POV: You and I/We. Is there a name for this?

It’s usually pretty easy to identify which POV something is written in. There are even some stories (Illumination Night by Alice Hoffman; Celestial Navigation by Anne Tyler etc) that are written in one POV for part of a story, and another in different chapters…but I’ve seen something new in two 11th grade papers this week that I’ve never seen before. At least not in prose. (There are songs that do it, though - " Everything you want" by Vertical Horizon goes from 3rd to 1st and so on)

I can’t give you word-for-word what they said because I don’t recall their papers completely, and even if I did there’s the non-disclosure issue, so I’ll give you an aproximation of what they did.

We entered the long dark hallway. I thought we should reconsider opening the door, but you told me we should press on. When I hesitated, you went on without me, so I scrambled to keep up since I couldn’t bear the thought of being left behind. When the door opened, you screamed, and I nearly fainted. It was huge, and it was coming right for us!

Is there a label for something like this that combines first and second person point of view? Whatever it is, it’s surprisingly engaging. I think I like it :smiley:

so…do you all suppose they invented a new POV, then?

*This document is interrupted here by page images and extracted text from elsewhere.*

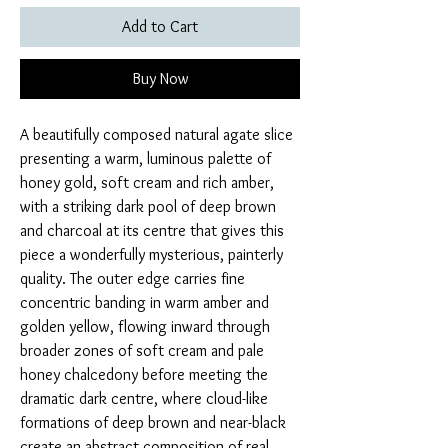
Add to Cart
Buy Now
A beautifully composed natural agate slice
presenting a warm, luminous palette of
honey gold, soft cream and rich amber,
with a striking dark pool of deep brown
and charcoal at its centre that gives this
piece a wonderfully mysterious, painterly
quality. The outer edge carries fine
concentric banding in warm amber and
golden yellow, flowing inward through
broader zones of soft cream and pale
honey chalcedony before meeting the
dramatic dark centre, where cloud-like
formations of deep brown and near-black
create an abstract composition of real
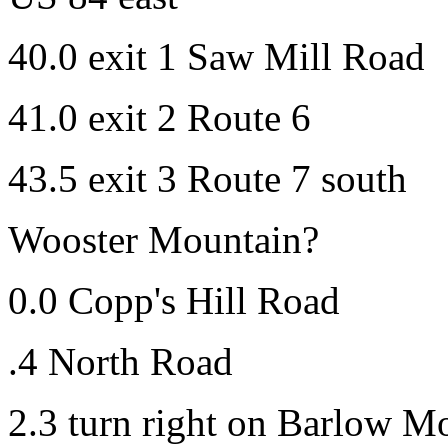
40.0 exit 1 Saw Mill Road
41.0 exit 2 Route 6
43.5 exit 3 Route 7 south
Wooster Mountain?
0.0 Copp's Hill Road
.4 North Road
2.3 turn right on Barlow M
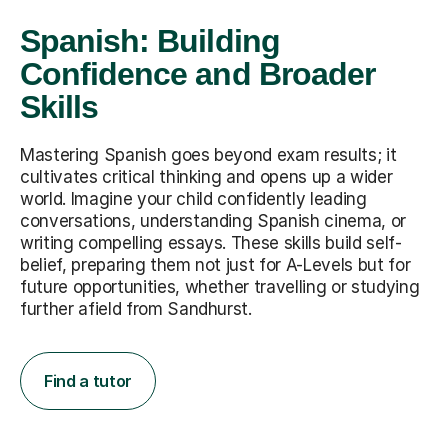
Spanish: Building
Confidence and Broader
Skills
Mastering Spanish goes beyond exam results; it
cultivates critical thinking and opens up a wider
world. Imagine your child confidently leading
conversations, understanding Spanish cinema, or
writing compelling essays. These skills build self-
belief, preparing them not just for A-Levels but for
future opportunities, whether travelling or studying
further afield from Sandhurst.
Find a tutor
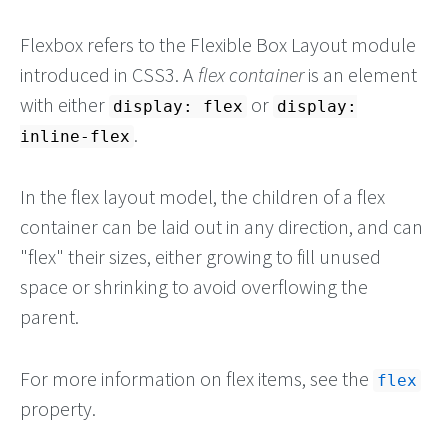
Flexbox refers to the Flexible Box Layout module
introduced in CSS3. A
flex container
is an element
with either
or
display: flex
display:
.
inline-flex
In the flex layout model, the children of a flex
container can be laid out in any direction, and can
"flex" their sizes, either growing to fill unused
space or shrinking to avoid overflowing the
parent.
For more information on flex items, see the
flex
property.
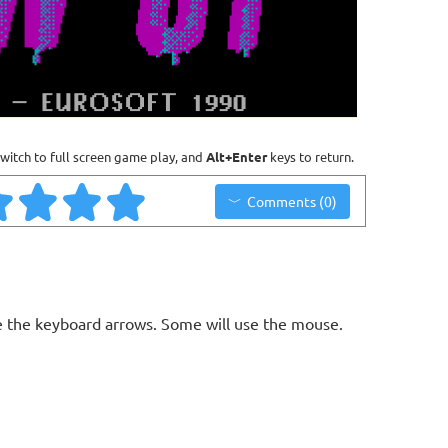
witch to full screen game play, and
Alt+Enter
keys to return.
Comments (0)
 the keyboard arrows. Some will use the mouse.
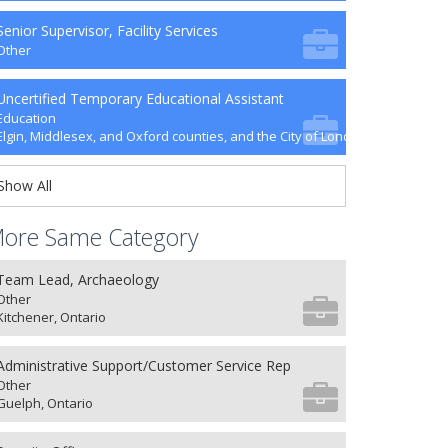
Senior Supervisor, Facility Services
Other
Uncertified Temporary Educational Assistant
Education
Elgin, Middlesex, and Oxford counties, and the City of London
Show All
ore Same Category
Team Lead, Archaeology
Other
Kitchener, Ontario
Administrative Support/Customer Service Rep
Other
Guelph, Ontario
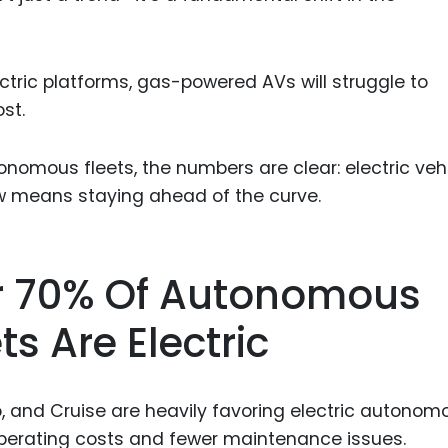
tric platforms, gas-powered AVs will struggle to
st.
onomous fleets, the numbers are clear: electric veh
ow means staying ahead of the curve.
ver 70% Of Autonomous
ts Are Electric
o, and Cruise are heavily favoring electric autonom
 operating costs and fewer maintenance issues.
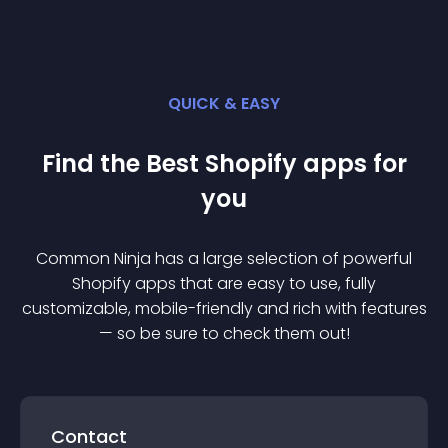
QUICK & EASY
Find the Best
Shopify
app
s for
you
Common Ninja has a large selection of powerful
Shopify
app
s that are easy to use, fully
customizable, mobile-friendly and rich with features
— so be sure to check them out!
Contact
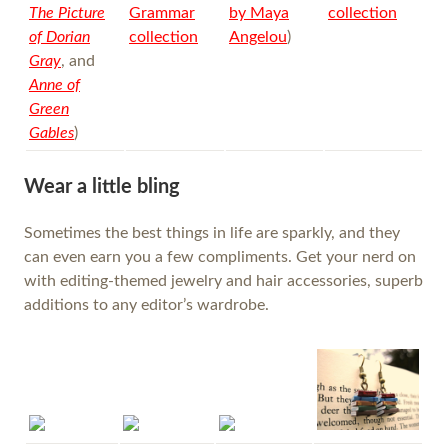
The Picture
Grammar
by Maya
collection
of Dorian
collection
Angelou
)
Gray
, and
Anne of
Green
Gables
)
Wear a little bling
Sometimes the best things in life are sparkly, and they
can even earn you a few compliments. Get your nerd on
with editing-themed jewelry and hair accessories, superb
additions to any editor’s wardrobe.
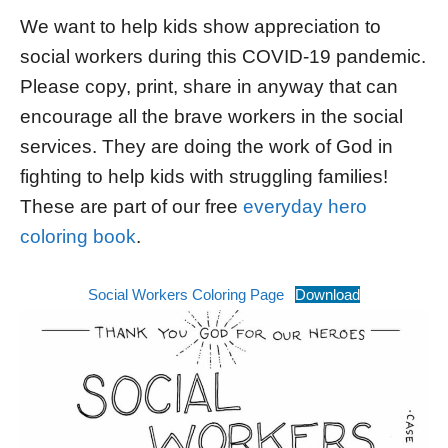
We want to help kids show appreciation to
social workers during this COVID-19 pandemic.
Please copy, print, share in anyway that can
encourage all the brave workers in the social
services. They are doing the work of God in
fighting to help kids with struggling families!
These are part of our free
everyday hero
coloring book
.
Social Workers Coloring Page
Download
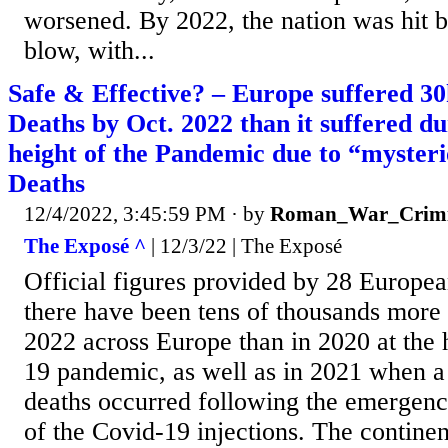
worsened. By 2022, the nation was hit b
blow, with...
Safe & Effective? – Europe suffered 3
Deaths by Oct. 2022 than it suffered du
height of the Pandemic due to “mysteri
Deaths
12/4/2022, 3:45:59 PM
· by
Roman_War_Crimi
The Exposé ^
| 12/3/22 | The Exposé
Official figures provided by 28 Europea
there have been tens of thousands more 
2022 across Europe than in 2020 at the 
19 pandemic, as well as in 2021 when a
deaths occurred following the emergenc
of the Covid-19 injections. The continen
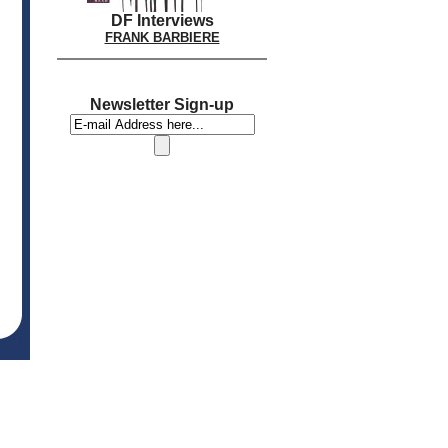
DF Interviews
FRANK BARBIERE
Newsletter Sign-up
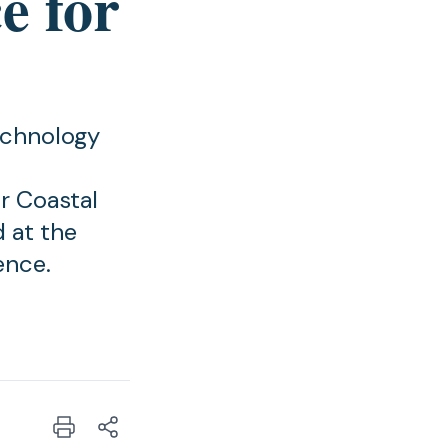
e for
echnology
r Coastal
 at the
ence.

I believe it’s still first-person narrative; the second-person pronouns don’t (unless I’m misreading) actually mean “you, the reader, did such-and-such”; they’re more like “you, the character, did such-and-such, and I’m addressing that character in second person to make the reader a little uncomfortable.” But there’s still a first-person narrator who is involved in the story and is telling us what happened.

The only instance I can recall of a true second-person narrative, without a first-person presence, was those “Choose Your Own Adventure” books when we (meaning us GenXers) were kids. Well, I guess some of those early text-based computer games were pretty much the same thing. Except on computers.

Well, there’s no “I” presence in in this story: http://www.geocities.com/theevilwriter/funeral.html

Oddly though, all my classmates decided “you” were supposed to be male, even though it was written by a female (me). I guess it’s because more boys than girls are taught not to cry in public.

I’d consider it first person. In Tristram Shandy, Laurence Sterne’s character asks the readers questions, assumes they answer wrong and then orders them to reread. Not quite the same as running into monsters, but similar in that he’s writing in the reader’s actions as well as his own. That book was published in the 1760’s, so it’s not new, just rare.